▸ **EXERCISE DESCRIPTION**
Swap "Dépannage" for "Réparation" in the lines below, leaving everything else unchanged.

Start of RECORDS

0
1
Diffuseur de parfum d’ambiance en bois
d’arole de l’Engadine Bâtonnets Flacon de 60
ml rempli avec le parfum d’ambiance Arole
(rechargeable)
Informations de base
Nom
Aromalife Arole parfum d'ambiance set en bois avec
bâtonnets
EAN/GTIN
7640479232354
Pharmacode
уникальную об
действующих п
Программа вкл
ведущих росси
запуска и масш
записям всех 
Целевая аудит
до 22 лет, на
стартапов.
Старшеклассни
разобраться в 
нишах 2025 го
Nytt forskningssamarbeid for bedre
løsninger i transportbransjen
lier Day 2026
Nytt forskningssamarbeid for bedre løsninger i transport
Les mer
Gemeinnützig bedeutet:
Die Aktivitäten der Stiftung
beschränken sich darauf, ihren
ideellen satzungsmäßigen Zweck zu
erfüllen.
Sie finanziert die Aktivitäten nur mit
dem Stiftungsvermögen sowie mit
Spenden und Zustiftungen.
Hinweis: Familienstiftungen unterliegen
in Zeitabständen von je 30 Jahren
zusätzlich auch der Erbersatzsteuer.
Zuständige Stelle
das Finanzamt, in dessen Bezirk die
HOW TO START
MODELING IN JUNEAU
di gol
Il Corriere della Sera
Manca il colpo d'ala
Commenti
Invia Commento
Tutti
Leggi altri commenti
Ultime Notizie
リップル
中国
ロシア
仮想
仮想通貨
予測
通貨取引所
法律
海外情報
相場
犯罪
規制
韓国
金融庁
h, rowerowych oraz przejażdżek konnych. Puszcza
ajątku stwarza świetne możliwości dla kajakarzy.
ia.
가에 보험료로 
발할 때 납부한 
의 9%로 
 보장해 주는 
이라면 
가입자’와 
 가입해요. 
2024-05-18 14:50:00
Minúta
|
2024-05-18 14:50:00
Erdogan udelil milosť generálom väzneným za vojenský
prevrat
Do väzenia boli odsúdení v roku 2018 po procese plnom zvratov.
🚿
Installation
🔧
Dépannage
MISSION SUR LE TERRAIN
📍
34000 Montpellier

End of RECORDS

▸ **RESPONSE TO THIS TASK**
0
1
Diffuseur de parfum d’ambiance en bois
d’arole de l’Engadine Bâtonnets Flacon de 60
ml rempli avec le parfum d’ambiance Arole
(rechargeable)
Informations de base
Nom
Aromalife Arole parfum d'ambiance set en bois avec
bâtonnets
EAN/GTIN
7640479232354
Pharmacode
уникальную об
действующих п
Программа вкл
ведущих росси
запуска и масш
записям всех 
Целевая аудит
до 22 лет, на
стартапов.
Старшеклассни
разобраться в 
нишах 2025 го
Nytt forskningssamarbeid for bedre
løsninger i transportbransjen
lier Day 2026
Nytt forskningssamarbeid for bedre løsninger i transport
Les mer
Gemeinnützig bedeutet:
Die Aktivitäten der Stiftung
beschränken sich darauf, ihren
ideellen satzungsmäßigen Zweck zu
erfüllen.
Sie finanziert die Aktivitäten nur mit
dem Stiftungsvermögen sowie mit
Spenden und Zustiftungen.
Hinweis: Familienstiftungen unterliegen
in Zeitabständen von je 30 Jahren
zusätzlich auch der Erbersatzsteuer.
Zuständige Stelle
das Finanzamt, in dessen Bezirk die
HOW TO START
MODELING IN JUNEAU
di gol
Il Corriere della Sera
Manca il colpo d'ala
Commenti
Invia Commento
Tutti
Leggi altri commenti
Ultime Notizie
リップル
中国
ロシア
仮想
仮想通貨
予測
通貨取引所
法律
海外情報
相場
犯罪
規制
韓国
金融庁
h, rowerowych oraz przejażdżek konnych. Puszcza
ajątku stwarza świetne możliwości dla kajakarzy.
ia.
가에 보험료로 
발할 때 납부한 
의 9%로 
 보장해 주는 
이라면 
가입자’와 
 가입해요. 
2024-05-18 14:50:00
Minúta
|
2024-05-18 14:50:00
Erdogan udelil milosť generálom väzneným za vojenský
prevrat
Do väzenia boli odsúdení v roku 2018 po procese plnom zvratov.
🚿
Installation
🔧
Réparation
MISSION SUR LE TERRAIN
📍
34000 Montpellier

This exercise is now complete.